Do mnie mów bo ja Chcę twoje słowa jeść. Do mnie mów bo tak Najsłodsza staję się. I brzoskwiniowy mus z twych ust Mnie wypełnia. Jak księżyc znów Gorąca pełnia. Mów niegrzecznie i Opuszkiem dotknij tu. Niebezpiecznie chciej Pod wodę wciągnąć mnie. Nie bój się głód nas dziś przyciągnie. Czytaj mnie jak menu swobodnie.

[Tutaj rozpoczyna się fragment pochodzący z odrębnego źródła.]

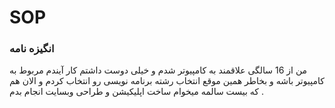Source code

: # SOP
### انگیزه نامه
من از 16 سالگی علاقمند به کامپیوتر شدم و خیلی دوست داشتم کار آیندم مربوط به کامپیوتر باشه و بخاطر همین موقع انتخاب رشته برنامه نویسی رو انتخاب کردم و الان هم که بیست سالمه میخوام ساخت اپلیکیشن و طراحی وبسایت انجام بدم . 
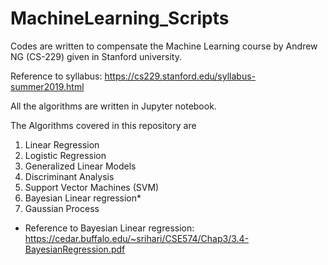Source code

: # MachineLearning_Scripts

Codes are written to compensate the Machine Learning course by Andrew NG (CS-229) given in Stanford university.

Reference to syllabus: https://cs229.stanford.edu/syllabus-summer2019.html

All the algorithms are written in Jupyter notebook.

The Algorithms covered in this repository are

1. Linear Regression
2. Logistic Regression
3. Generalized Linear Models
4. Discriminant Analysis
5. Support Vector Machines (SVM)
6. Bayesian Linear regression*  
7. Gaussian Process

* Reference to Bayesian Linear regression: https://cedar.buffalo.edu/~srihari/CSE574/Chap3/3.4-BayesianRegression.pdf

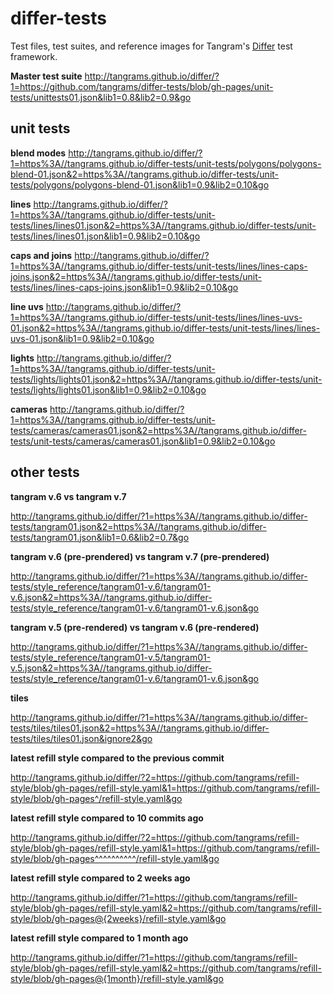 # differ-tests
Test files, test suites, and reference images for Tangram's [Differ](http://github.com/tangrams/differ) test framework.

**Master test suite**
http://tangrams.github.io/differ/?1=https://github.com/tangrams/differ-tests/blob/gh-pages/unit-tests/unittests01.json&lib1=0.8&lib2=0.9&go

## unit tests

**blend modes**
http://tangrams.github.io/differ/?1=https%3A//tangrams.github.io/differ-tests/unit-tests/polygons/polygons-blend-01.json&2=https%3A//tangrams.github.io/differ-tests/unit-tests/polygons/polygons-blend-01.json&lib1=0.9&lib2=0.10&go

**lines**
http://tangrams.github.io/differ/?1=https%3A//tangrams.github.io/differ-tests/unit-tests/lines/lines01.json&2=https%3A//tangrams.github.io/differ-tests/unit-tests/lines/lines01.json&lib1=0.9&lib2=0.10&go

**caps and joins**
http://tangrams.github.io/differ/?1=https%3A//tangrams.github.io/differ-tests/unit-tests/lines/lines-caps-joins.json&2=https%3A//tangrams.github.io/differ-tests/unit-tests/lines/lines-caps-joins.json&lib1=0.9&lib2=0.10&go

**line uvs**
http://tangrams.github.io/differ/?1=https%3A//tangrams.github.io/differ-tests/unit-tests/lines/lines-uvs-01.json&2=https%3A//tangrams.github.io/differ-tests/unit-tests/lines/lines-uvs-01.json&lib1=0.9&lib2=0.10&go

**lights**
http://tangrams.github.io/differ/?1=https%3A//tangrams.github.io/differ-tests/unit-tests/lights/lights01.json&2=https%3A//tangrams.github.io/differ-tests/unit-tests/lights/lights01.json&lib1=0.9&lib2=0.10&go

**cameras**
http://tangrams.github.io/differ/?1=https%3A//tangrams.github.io/differ-tests/unit-tests/cameras/cameras01.json&2=https%3A//tangrams.github.io/differ-tests/unit-tests/cameras/cameras01.json&lib1=0.9&lib2=0.10&go

## other tests

**tangram v.6 vs tangram v.7**

http://tangrams.github.io/differ/?1=https%3A//tangrams.github.io/differ-tests/tangram01.json&2=https%3A//tangrams.github.io/differ-tests/tangram01.json&lib1=0.6&lib2=0.7&go

**tangram v.6 (pre-prendered) vs tangram v.7 (pre-prendered)**

http://tangrams.github.io/differ/?1=https%3A//tangrams.github.io/differ-tests/style_reference/tangram01-v.6/tangram01-v.6.json&2=https%3A//tangrams.github.io/differ-tests/style_reference/tangram01-v.6/tangram01-v.6.json&go

**tangram v.5 (pre-rendered) vs tangram v.6 (pre-rendered)**

http://tangrams.github.io/differ/?1=https%3A//tangrams.github.io/differ-tests/style_reference/tangram01-v.5/tangram01-v.5.json&2=https%3A//tangrams.github.io/differ-tests/style_reference/tangram01-v.6/tangram01-v.6.json&go

**tiles**

http://tangrams.github.io/differ/?1=https%3A//tangrams.github.io/differ-tests/tiles/tiles01.json&2=https%3A//tangrams.github.io/differ-tests/tiles/tiles01.json&ignore2&go

**latest refill style compared to the previous commit**

http://tangrams.github.io/differ/?2=https://github.com/tangrams/refill-style/blob/gh-pages/refill-style.yaml&1=https://github.com/tangrams/refill-style/blob/gh-pages^/refill-style.yaml&go

**latest refill style compared to 10 commits ago**

http://tangrams.github.io/differ/?2=https://github.com/tangrams/refill-style/blob/gh-pages/refill-style.yaml&1=https://github.com/tangrams/refill-style/blob/gh-pages^^^^^^^^^^/refill-style.yaml&go

**latest refill style compared to 2 weeks ago**

http://tangrams.github.io/differ/?1=https://github.com/tangrams/refill-style/blob/gh-pages/refill-style.yaml&2=https://github.com/tangrams/refill-style/blob/gh-pages@{2weeks}/refill-style.yaml&go

**latest refill style compared to 1 month ago**

http://tangrams.github.io/differ/?1=https://github.com/tangrams/refill-style/blob/gh-pages/refill-style.yaml&2=https://github.com/tangrams/refill-style/blob/gh-pages@{1month}/refill-style.yaml&go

Dotknij uszczyp, ugryź, pośliń, mus z twoich ust, ja sauté Szeptem, krzykiem, pieść, dotykiem, mus z twoich ust, ja sauté
Obok mnie dziś jest Tu z nami pani e. Niewidoczna lecz To za jej sprawą chcesz. Wypełniać mnie Po brzeg pucharu. Lepki jest mus Twych słów paru. Paru słów co mnie Na szpilkach kładą w mig. Niebezpiecznych zdań Z karty erotycznych dań. I znowu ten głód nas dziś przyciągnie Zamów mnie jak z menu swobodnie
Dotknij, uszczyp, ugryź, pośliń, mus z twoich ust, ja sauté. Szeptem, krzykiem, pieść językiem, mus z twoich ust, ja sauté.